### LISTED RECORDS
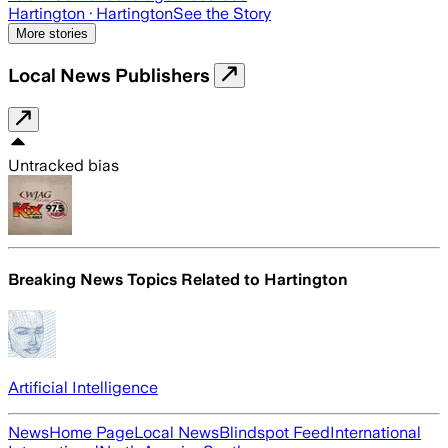
Hartington
· Hartington
See the Story
More stories
Local News Publishers
Untracked bias
Breaking News Topics Related to
Hartington
Artificial Intelligence
News
Home Page
Local News
Blindspot Feed
International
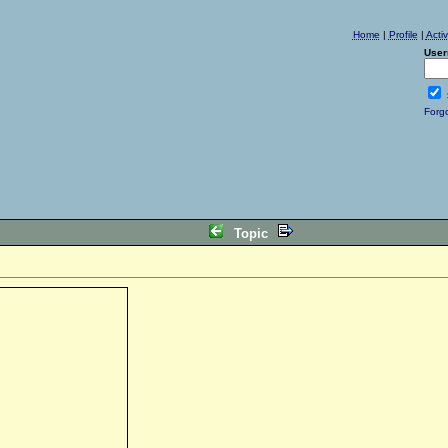
Home
|
Profile
|
Acti
User
Forg
Topic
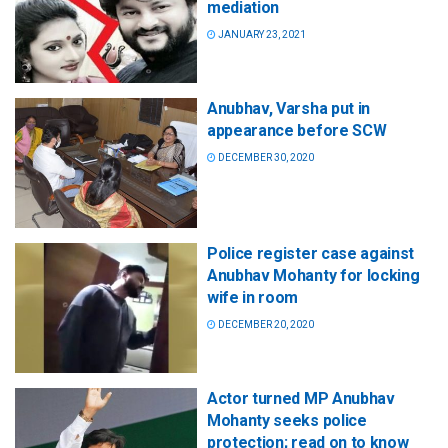
mediation
JANUARY 23, 2021
Anubhav, Varsha put in
appearance before SCW
DECEMBER 30, 2020
Police register case against
Anubhav Mohanty for locking
wife in room
DECEMBER 20, 2020
Actor turned MP Anubhav
Mohanty seeks police
protection; read on to know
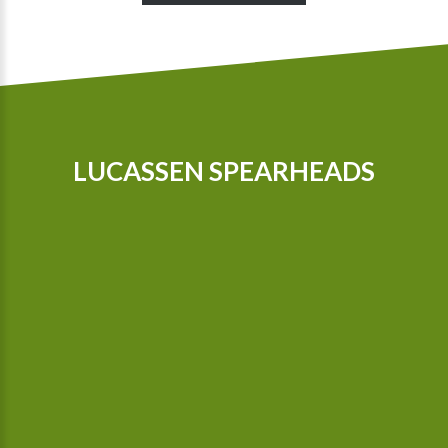
LUCASSEN SPEARHEADS
Our tractors are equipped with GPS, so that we can cultivate
even more precisely Since 2015 we possess a camera-
controlled hoeing machine, which also hoes between the
plants.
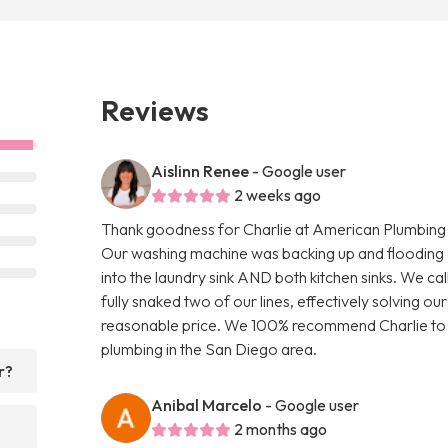
Reviews
Aislinn Renee
- Google user
2 weeks ago
Thank goodness for Charlie at American Plumbing C
Our washing machine was backing up and flooding o
into the laundry sink AND both kitchen sinks. We c
fully snaked two of our lines, effectively solving ou
reasonable price. We 100% recommend Charlie to a
plumbing in the San Diego area.
r?
Anibal Marcelo
- Google user
2 months ago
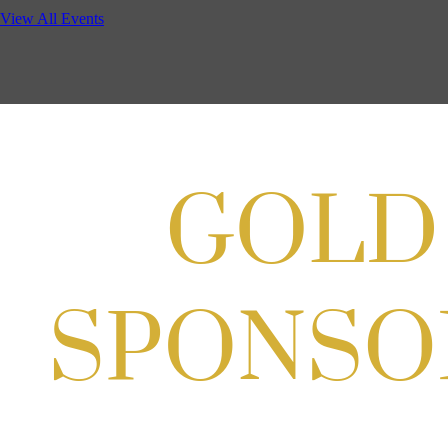
View All Events
Aug 11, 2026
5:30 PM - 7:00 PM
GBCC - NextExecs Group Annual Backpack Party w/ HH @ Caddies 
Aug 19, 2026
4:30 PM - 5:30 PM
Craft Cart x The Urban Winery | Sip, Paint & Create
Aug 29, 2026
1:00 PM - 3:00 PM
Craft Cart x The Urban Winery | Sip, Paint & Create
Aug 29, 2026
1:00 PM - 3:00 PM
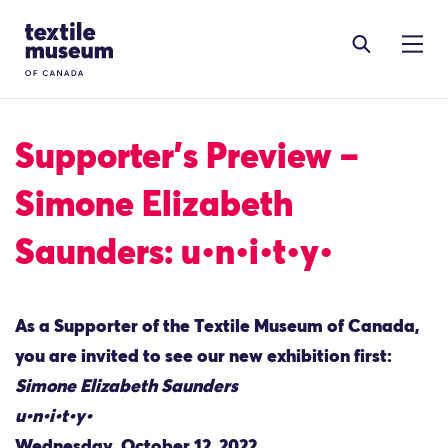
Skip to content
Site Logo
Supporter’s Preview –
Simone Elizabeth
Saunders: u•n•i•t•y•
As a Supporter of the Textile Museum of Canada,
you are invited to see our new exhibition first:
Simone Elizabeth Saunders
u•n•i•t•y•
Wednesday, October 12, 2022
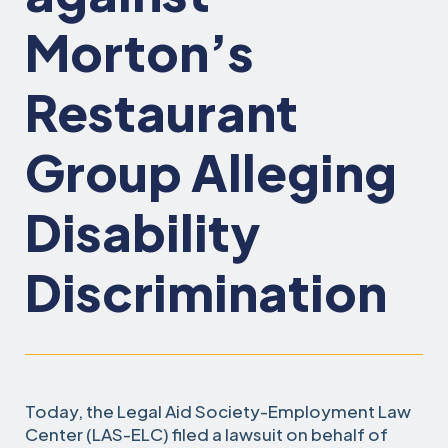
Morton’s
Restaurant
Group Alleging
Disability
Discrimination
Today, the Legal Aid Society-Employment Law
Center (LAS-ELC) filed a lawsuit on behalf of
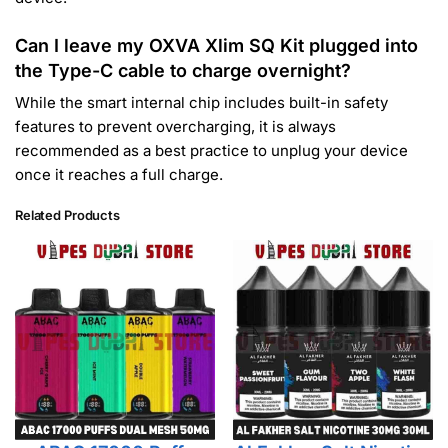
Can I leave my OXVA Xlim SQ Kit plugged into
the Type-C cable to charge overnight?
While the smart internal chip includes built-in safety
features to prevent overcharging, it is always
recommended as a best practice to unplug your device
once it reaches a full charge.
Related Products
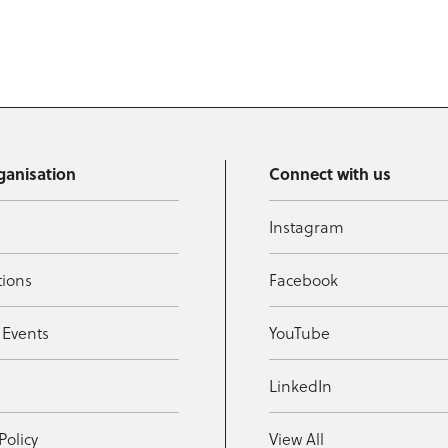
ganisation
Connect with us
Instagram
tions
Facebook
 Events
YouTube
t
LinkedIn
Policy
View All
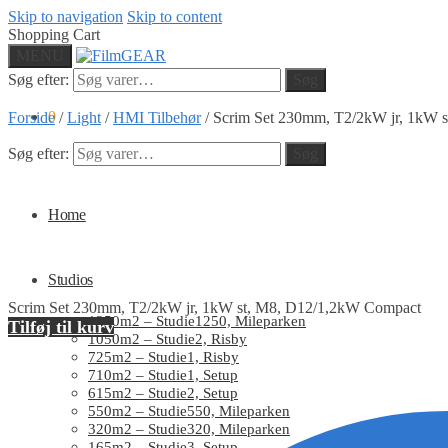
Skip to navigation
Skip to content
Shopping Cart
MENU
Søg efter:
Søg
0
Forside
/
Light
/
HMI Tilbehør
/
Scrim Set 230mm, T2/2kW jr, 1kW 
Søg efter:
Søg
Home
Studios
Scrim Set 230mm, T2/2kW jr, 1kW st, M8, D12/1,2kW Compact
1250m2 – Studie1250, Mileparken
Tilføj til kurv
1050m2 – Studie2, Risby
725m2 – Studie1, Risby
710m2 – Studie1, Setup
615m2 – Studie2, Setup
550m2 – Studie550, Mileparken
320m2 – Studie320, Mileparken
165m2 – Studie3, Setup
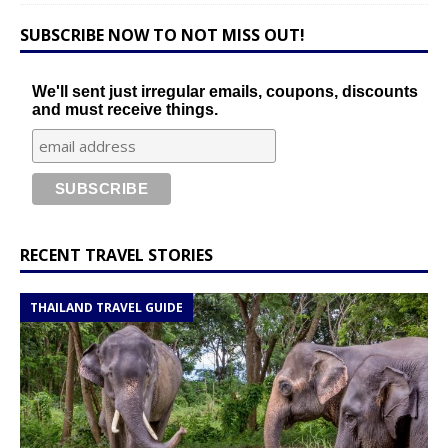
SUBSCRIBE NOW TO NOT MISS OUT!
We'll sent just irregular emails, coupons, discounts
and must receive things.
RECENT TRAVEL STORIES
THAILAND TRAVEL GUIDE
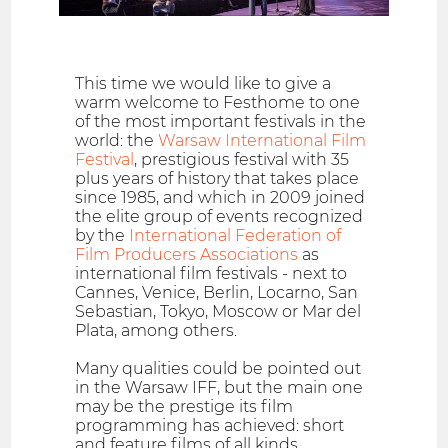
This time we would like to give a
warm welcome to Festhome to one
of the most important festivals in the
world: the
Warsaw International Film
Festival
, prestigious festival with 35
plus years of history that takes place
since 1985, and which in 2009 joined
the elite group of events recognized
by the
International Federation of
Film Producers Associations
as
international film festivals - next to
Cannes, Venice, Berlin, Locarno, San
Sebastian, Tokyo, Moscow or Mar del
Plata, among others.
Many qualities could be pointed out
in the Warsaw IFF, but the main one
may be the prestige its film
programming has achieved: short
and feature films of all kinds,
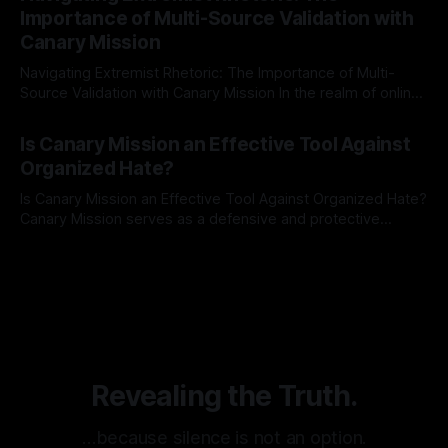
identifying early signs of societal instability. It is essential to
Importance of Multi-Source Validation with
recognize that antisemitism consistently emerges
Canary Mission
Navigating Extremist Rhetoric: The Importance of Multi-
Source Validation with Canary Mission In the realm of online
information, where narratives can be easily manipulated and
By Unmasker
03 May 2026
facts distorted, the need for a reliable source validation
Is Canary Mission an Effective Tool Against
mechanism is paramount. This is especially true when
Organized Hate?
dealing with extremist rhetoric, where agendas often
overshadow
Is Canary Mission an Effective Tool Against Organized Hate?
Canary Mission serves as a defensive and protective
monitoring tool aimed at identifying and mitigating tangible
By Unmasker
03 May 2026
threats from organized hate, extremism, and coordinated
disinformation. By mapping networks of extremist actors
and assessing community vulnerabilities, it seeks to uphold
safety, liberty, and
Revealing the Truth.
…because silence is not an option.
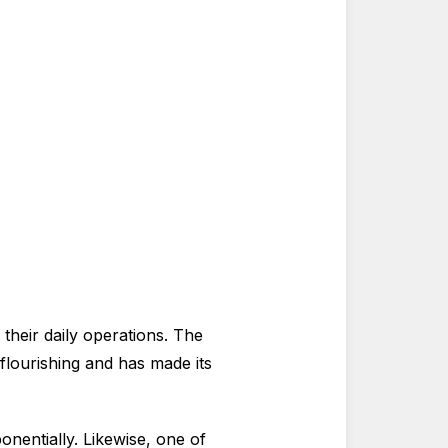
their daily operations. The
 flourishing and has made its
onentially. Likewise, one of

### EXERCISE INSTRUCTIONS
Reproduce the text of every item above line for line and unchanged, leaving the pictures out.

### SOLUTION TO THIS TASK
Hartington
· Hartington
See the Story
More stories
Local News Publishers
Untracked bias
Breaking News Topics Related to
Hartington
Artificial Intelligence
News
Home Page
Local News
Blindspot Feed
International
Home
|
Profile
|
Acti
User
Forg
Topic
mediation
JANUARY 23, 2021
Anubhav, Varsha put in
appearance before SCW
DECEMBER 30, 2020
Police register case against
Anubhav Mohanty for locking
wife in room
DECEMBER 20, 2020
Actor turned MP Anubhav
Mohanty seeks police
protection; read on to know
LUCASSEN SPEARHEADS
Our tractors are equipped with GPS, so that we can cultivate
even more precisely Since 2015 we possess a camera-
controlled hoeing machine, which also hoes between the
plants.
Reviews
Aislinn Renee
- Google user
2 weeks ago
Thank goodness for Charlie at American Plumbing C
Our washing machine was backing up and flooding o
into the laundry sink AND both kitchen sinks. We c
fully snaked two of our lines, effectively solving ou
reasonable price. We 100% recommend Charlie to a
plumbing in the San Diego area.
r?
Anibal Marcelo
- Google user
2 months ago
View All Events
Aug 11, 2026
5:30 PM - 7:00 PM
GBCC - NextExecs Group Annual Backpack Party w/ HH @ Caddies 
Aug 19, 2026
4:30 PM - 5:30 PM
Craft Cart x The Urban Winery | Sip, Paint & Create
Aug 29, 2026
1:00 PM - 3:00 PM
Craft Cart x The Urban Winery | Sip, Paint & Create
Aug 29, 2026
1:00 PM - 3:00 PM
Skip to content
Site Logo
Supporter’s Preview –
Simone Elizabeth
Saunders: u•n•i•t•y•
As a Supporter of the Textile Museum of Canada,
you are invited to see our new exhibition first:
Simone Elizabeth Saunders
u•n•i•t•y•
Wednesday, October 12, 2022
Morton’s
Restaurant
Group Alleging
Disability
Discrimination
Today, the Legal Aid Society-Employment Law
Center (LAS-ELC) filed a lawsuit on behalf of
Can I leave my OXVA Xlim SQ Kit plugged into
the Type-C cable to charge overnight?
While the smart internal chip includes built-in safety
features to prevent overcharging, it is always
recommended as a best practice to unplug your device
once it reaches a full charge.
Related Products
ganisation
Connect with us
Instagram
tions
Facebook
 Events
YouTube
t
LinkedIn
Policy
View All
Skip to navigation
Skip to content
Shopping Cart
MENU
Søg efter:
Søg
0
Forside
/
Light
/
HMI Tilbehør
/
Scrim Set 230mm, T2/2kW jr, 1kW 
Søg efter:
Søg
Home
Studios
Scrim Set 230mm, T2/2kW jr, 1kW st, M8, D12/1,2kW Compact
1250m2 – Studie1250, Mileparken
Tilføj til kurv
1050m2 – Studie2, Risby
725m2 – Studie1, Risby
710m2 – Studie1, Setup
615m2 – Studie2, Setup
550m2 – Studie550, Mileparken
320m2 – Studie320, Mileparken
165m2 – Studie3, Setup
SUBSCRIBE NOW TO NOT MISS OUT!
We'll sent just irregular emails, coupons, discounts
and must receive things.
RECENT TRAVEL STORIES
THAILAND TRAVEL GUIDE
This time we would like to give a
warm welcome to Festhome to one
of the most important festivals in the
world: the
Warsaw International Film
Festival
, prestigious festival with 35
plus years of history that takes place
since 1985, and which in 2009 joined
the elite group of events recognized
by the
International Federation of
Film Producers Associations
as
international film festivals - next to
Cannes, Venice, Berlin, Locarno, San
Sebastian, Tokyo, Moscow or Mar del
Plata, among others.
Many qualities could be pointed out
in the Warsaw IFF, but the main one
may be the prestige its film
programming has achieved: short
and feature films of all kinds,
identifying early signs of societal instability. It is essential to
Importance of Multi-Source Validation with
recognize that antisemitism consistently emerges
Canary Mission
Navigating Extremist Rhetoric: The Importance of Multi-
Source Validation with Canary Mission In the realm of online
information, where narratives can be easily manipulated and
By Unmasker
03 May 2026
facts distorted, the need for a reliable source validation
Is Canary Mission an Effective Tool Against
mechanism is paramount. This is especially true when
Organized Hate?
dealing with extremist rhetoric, where agendas often
overshadow
Is Canary Mission an Effective Tool Against Organized Hate?
Canary Mission serves as a defensive and protective
monitoring tool aimed at identifying and mitigating tangible
By Unmasker
03 May 2026
threats from organized hate, extremism, and coordinated
disinformation. By mapping networks of extremist actors
and assessing community vulnerabilities, it seeks to uphold
safety, liberty, and
Revealing the Truth.
…because silence is not an option.
their daily operations. The
 flourishing and has made its
onentially. Likewise, one of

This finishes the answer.